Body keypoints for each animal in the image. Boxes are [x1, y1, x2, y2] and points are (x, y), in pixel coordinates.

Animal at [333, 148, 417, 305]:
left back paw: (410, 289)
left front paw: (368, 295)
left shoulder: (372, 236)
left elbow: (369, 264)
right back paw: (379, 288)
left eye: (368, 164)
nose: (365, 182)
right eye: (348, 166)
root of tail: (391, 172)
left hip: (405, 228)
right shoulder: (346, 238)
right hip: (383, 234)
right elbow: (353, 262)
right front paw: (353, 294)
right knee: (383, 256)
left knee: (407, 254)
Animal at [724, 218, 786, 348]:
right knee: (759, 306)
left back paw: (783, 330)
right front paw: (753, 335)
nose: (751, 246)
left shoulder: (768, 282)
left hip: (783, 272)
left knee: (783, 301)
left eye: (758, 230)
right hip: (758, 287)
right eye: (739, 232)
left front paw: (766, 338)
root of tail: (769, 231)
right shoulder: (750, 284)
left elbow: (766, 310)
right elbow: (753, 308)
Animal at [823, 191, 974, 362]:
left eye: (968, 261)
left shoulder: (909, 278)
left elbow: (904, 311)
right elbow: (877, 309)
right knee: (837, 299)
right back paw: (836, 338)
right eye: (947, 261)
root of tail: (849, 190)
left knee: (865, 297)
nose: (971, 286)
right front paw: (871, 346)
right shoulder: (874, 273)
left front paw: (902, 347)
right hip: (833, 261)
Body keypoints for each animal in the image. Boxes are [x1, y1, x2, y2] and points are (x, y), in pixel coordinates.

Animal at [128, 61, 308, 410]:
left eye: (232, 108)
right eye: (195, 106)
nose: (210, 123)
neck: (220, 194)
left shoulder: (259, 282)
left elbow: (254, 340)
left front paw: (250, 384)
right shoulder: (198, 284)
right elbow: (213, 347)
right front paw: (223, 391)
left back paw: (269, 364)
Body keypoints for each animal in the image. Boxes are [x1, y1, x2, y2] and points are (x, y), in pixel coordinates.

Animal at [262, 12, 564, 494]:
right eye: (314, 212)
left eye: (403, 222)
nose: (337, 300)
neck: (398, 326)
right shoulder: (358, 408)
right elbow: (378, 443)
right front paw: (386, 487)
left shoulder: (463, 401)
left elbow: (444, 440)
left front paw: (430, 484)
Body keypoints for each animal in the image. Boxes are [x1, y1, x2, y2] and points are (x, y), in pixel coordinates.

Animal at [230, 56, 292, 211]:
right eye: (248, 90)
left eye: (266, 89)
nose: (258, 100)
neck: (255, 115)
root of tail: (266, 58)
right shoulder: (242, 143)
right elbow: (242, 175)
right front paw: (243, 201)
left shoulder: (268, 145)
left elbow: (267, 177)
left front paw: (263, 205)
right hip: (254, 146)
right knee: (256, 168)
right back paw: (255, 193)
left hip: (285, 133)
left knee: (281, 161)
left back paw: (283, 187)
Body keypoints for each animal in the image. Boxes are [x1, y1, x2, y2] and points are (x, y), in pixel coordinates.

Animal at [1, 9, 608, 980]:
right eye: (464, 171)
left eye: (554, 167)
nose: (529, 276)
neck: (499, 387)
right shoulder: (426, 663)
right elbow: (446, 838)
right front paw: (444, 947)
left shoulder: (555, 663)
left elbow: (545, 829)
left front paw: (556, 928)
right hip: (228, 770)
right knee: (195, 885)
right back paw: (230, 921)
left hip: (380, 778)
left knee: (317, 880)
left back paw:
════
Only the lines from the first line of the records through the line containing "right knee: (837, 299)" should be repeated, exactly as they appear.

:: Answer to this problem ::
Body keypoints for each animal in the image. Boxes are [x1, y1, x2, y2] and points are (x, y), in pixel coordinates.

Animal at [333, 148, 417, 305]:
left back paw: (410, 289)
left front paw: (368, 295)
left shoulder: (372, 236)
left elbow: (369, 264)
right back paw: (379, 288)
left eye: (368, 164)
nose: (365, 182)
right eye: (348, 166)
root of tail: (391, 172)
left hip: (405, 228)
right shoulder: (346, 238)
right hip: (383, 234)
right elbow: (353, 262)
right front paw: (353, 294)
right knee: (383, 256)
left knee: (407, 254)
Animal at [724, 218, 786, 348]:
right knee: (759, 306)
left back paw: (783, 330)
right front paw: (753, 335)
nose: (751, 246)
left shoulder: (768, 282)
left hip: (783, 272)
left knee: (783, 301)
left eye: (758, 230)
right hip: (758, 287)
right eye: (739, 232)
left front paw: (766, 338)
root of tail: (769, 231)
right shoulder: (750, 284)
left elbow: (766, 310)
right elbow: (753, 308)
Animal at [823, 191, 974, 362]:
left eye: (968, 261)
left shoulder: (909, 278)
left elbow: (904, 311)
right elbow: (877, 309)
right knee: (837, 299)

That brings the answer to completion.